[Collected data]
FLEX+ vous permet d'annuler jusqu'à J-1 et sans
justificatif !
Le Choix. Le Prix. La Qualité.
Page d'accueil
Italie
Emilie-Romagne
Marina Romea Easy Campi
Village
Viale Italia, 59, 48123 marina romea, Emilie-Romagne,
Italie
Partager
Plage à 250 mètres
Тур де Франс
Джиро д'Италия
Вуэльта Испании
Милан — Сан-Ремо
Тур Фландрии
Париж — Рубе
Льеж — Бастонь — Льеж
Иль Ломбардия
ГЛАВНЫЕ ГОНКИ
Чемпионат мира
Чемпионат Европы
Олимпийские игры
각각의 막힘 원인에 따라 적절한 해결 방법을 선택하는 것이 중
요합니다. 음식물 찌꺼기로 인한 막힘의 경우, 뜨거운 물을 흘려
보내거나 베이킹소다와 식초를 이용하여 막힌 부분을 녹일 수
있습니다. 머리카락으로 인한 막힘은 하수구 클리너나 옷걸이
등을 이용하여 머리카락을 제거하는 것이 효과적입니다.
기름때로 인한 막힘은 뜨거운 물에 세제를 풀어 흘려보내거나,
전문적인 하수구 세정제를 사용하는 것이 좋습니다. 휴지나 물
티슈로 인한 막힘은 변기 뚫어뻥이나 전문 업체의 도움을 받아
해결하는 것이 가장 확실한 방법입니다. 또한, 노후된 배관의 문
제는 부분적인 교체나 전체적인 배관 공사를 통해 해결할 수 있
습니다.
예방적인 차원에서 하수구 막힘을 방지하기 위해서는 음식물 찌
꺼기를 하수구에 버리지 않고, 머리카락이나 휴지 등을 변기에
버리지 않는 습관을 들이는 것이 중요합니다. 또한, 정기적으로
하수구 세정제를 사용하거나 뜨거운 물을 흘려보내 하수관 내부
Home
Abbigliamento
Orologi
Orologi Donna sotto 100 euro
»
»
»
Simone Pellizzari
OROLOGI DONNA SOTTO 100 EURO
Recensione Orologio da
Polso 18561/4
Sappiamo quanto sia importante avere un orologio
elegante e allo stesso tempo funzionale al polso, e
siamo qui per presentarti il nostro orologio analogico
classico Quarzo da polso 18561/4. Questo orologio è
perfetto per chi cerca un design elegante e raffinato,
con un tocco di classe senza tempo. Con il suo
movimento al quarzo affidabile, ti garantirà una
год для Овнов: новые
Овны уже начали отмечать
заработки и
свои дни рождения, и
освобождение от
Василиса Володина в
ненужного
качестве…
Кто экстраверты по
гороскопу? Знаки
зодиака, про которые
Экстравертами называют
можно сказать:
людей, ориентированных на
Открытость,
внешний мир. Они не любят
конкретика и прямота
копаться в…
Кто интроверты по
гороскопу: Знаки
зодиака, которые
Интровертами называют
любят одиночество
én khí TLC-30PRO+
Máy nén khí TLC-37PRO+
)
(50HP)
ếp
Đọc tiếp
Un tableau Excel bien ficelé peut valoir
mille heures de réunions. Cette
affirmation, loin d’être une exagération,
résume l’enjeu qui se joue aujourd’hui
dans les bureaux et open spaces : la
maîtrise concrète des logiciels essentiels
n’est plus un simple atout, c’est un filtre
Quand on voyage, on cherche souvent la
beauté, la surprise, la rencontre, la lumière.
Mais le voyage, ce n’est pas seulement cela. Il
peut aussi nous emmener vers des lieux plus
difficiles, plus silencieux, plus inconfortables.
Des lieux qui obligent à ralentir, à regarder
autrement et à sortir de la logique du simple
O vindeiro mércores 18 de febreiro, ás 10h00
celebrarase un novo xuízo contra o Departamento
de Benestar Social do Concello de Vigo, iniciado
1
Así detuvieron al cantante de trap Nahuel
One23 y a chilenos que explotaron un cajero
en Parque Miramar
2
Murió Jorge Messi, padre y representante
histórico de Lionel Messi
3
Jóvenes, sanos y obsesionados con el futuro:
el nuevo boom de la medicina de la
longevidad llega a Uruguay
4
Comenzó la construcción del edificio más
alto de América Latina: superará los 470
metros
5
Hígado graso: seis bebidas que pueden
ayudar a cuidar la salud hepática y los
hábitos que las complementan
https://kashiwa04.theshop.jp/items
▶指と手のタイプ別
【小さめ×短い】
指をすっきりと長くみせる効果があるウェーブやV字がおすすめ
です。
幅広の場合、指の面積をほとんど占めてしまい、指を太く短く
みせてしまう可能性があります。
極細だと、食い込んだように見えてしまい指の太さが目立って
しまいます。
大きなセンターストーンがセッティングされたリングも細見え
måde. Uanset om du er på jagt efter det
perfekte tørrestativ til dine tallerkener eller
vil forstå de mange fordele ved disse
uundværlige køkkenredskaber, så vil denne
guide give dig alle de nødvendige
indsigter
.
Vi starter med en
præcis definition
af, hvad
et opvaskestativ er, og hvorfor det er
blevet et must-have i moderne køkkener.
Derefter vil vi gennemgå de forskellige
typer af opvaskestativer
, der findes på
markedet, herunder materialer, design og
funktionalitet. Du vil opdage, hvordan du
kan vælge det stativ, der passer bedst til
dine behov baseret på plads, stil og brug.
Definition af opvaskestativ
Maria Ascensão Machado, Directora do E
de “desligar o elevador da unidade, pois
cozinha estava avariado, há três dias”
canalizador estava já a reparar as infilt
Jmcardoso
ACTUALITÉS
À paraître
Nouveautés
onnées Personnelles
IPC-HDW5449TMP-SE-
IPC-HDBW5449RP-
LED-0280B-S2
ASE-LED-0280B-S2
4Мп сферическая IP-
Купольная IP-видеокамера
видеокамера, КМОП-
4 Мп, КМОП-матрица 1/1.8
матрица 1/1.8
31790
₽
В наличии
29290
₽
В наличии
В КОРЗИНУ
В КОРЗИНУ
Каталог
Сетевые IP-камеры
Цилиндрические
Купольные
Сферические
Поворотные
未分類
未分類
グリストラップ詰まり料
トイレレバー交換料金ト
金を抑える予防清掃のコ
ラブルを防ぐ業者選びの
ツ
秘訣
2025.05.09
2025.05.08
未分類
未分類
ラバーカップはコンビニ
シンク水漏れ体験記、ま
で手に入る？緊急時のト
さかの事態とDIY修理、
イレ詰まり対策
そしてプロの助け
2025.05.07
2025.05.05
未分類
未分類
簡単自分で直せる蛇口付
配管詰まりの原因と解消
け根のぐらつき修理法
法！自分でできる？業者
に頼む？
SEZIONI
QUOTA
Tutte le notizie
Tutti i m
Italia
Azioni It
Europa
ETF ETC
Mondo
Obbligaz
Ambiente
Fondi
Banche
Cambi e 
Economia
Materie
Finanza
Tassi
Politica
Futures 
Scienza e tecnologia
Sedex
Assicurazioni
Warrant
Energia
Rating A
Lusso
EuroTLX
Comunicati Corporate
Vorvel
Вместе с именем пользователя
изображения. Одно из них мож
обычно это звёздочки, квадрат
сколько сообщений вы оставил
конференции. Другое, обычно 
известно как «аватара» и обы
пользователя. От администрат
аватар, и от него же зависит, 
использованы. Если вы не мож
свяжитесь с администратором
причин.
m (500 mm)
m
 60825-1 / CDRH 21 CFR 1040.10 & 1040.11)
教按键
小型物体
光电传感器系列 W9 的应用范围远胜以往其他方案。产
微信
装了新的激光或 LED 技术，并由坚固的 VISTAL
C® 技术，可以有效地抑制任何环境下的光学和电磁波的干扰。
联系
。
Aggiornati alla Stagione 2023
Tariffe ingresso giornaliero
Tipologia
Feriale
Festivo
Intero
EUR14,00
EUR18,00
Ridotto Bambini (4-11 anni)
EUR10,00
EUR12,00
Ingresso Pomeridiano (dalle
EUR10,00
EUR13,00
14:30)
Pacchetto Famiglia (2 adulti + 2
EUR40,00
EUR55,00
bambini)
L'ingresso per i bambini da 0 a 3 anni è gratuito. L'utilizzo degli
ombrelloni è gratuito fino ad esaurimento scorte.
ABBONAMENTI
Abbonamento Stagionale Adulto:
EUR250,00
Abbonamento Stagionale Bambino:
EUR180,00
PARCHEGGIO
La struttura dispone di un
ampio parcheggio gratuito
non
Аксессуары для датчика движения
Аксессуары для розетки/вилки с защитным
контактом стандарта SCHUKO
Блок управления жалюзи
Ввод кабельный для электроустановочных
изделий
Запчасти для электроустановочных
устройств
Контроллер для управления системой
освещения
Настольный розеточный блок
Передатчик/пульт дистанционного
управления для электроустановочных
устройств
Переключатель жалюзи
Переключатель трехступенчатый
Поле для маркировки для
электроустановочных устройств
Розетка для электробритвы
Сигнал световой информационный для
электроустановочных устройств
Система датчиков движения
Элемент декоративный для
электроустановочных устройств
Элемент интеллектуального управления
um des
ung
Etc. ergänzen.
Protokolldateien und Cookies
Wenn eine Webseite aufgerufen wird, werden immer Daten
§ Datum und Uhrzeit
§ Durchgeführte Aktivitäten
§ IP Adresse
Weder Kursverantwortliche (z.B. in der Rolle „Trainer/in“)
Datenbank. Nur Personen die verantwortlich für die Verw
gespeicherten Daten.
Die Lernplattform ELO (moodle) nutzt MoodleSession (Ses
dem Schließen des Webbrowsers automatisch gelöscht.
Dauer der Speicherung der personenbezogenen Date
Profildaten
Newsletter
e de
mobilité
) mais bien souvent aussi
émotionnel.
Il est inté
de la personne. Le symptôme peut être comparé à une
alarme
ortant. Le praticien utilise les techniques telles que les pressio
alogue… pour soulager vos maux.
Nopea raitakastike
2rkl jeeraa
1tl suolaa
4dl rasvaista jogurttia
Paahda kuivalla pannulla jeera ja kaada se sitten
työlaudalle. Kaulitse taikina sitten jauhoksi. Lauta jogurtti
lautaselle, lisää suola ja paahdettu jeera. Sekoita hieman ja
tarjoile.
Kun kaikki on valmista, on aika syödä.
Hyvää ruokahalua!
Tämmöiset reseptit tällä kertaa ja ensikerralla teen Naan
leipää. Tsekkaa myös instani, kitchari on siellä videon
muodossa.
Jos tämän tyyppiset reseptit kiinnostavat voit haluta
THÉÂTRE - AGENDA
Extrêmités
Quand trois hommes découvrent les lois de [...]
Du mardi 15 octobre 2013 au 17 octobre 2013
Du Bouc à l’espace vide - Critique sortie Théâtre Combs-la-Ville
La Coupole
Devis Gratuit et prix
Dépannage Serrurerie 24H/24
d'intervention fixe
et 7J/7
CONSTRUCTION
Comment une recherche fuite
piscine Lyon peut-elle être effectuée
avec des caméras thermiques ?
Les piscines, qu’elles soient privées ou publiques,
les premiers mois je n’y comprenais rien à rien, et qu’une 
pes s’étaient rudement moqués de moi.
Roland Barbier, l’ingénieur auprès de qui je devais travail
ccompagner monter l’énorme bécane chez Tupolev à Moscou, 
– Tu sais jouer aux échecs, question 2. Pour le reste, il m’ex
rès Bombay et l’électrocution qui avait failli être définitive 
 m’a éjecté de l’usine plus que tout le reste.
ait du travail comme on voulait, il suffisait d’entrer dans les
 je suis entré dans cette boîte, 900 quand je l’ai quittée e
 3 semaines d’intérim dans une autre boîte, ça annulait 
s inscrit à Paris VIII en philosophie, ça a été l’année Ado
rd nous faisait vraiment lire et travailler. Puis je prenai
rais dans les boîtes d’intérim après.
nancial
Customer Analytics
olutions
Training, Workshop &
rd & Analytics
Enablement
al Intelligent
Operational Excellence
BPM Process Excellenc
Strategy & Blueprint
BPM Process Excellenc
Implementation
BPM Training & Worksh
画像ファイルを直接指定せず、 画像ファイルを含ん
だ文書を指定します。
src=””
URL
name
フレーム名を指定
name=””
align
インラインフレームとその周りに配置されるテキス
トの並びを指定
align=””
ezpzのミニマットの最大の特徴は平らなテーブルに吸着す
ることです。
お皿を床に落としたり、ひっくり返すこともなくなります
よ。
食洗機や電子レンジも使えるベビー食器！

▶ Exercise brief:
From the data, list each line in which the string "пользователя" appears.

▶ Solution below:
Вместе с именем пользователя
пользователя. От администрат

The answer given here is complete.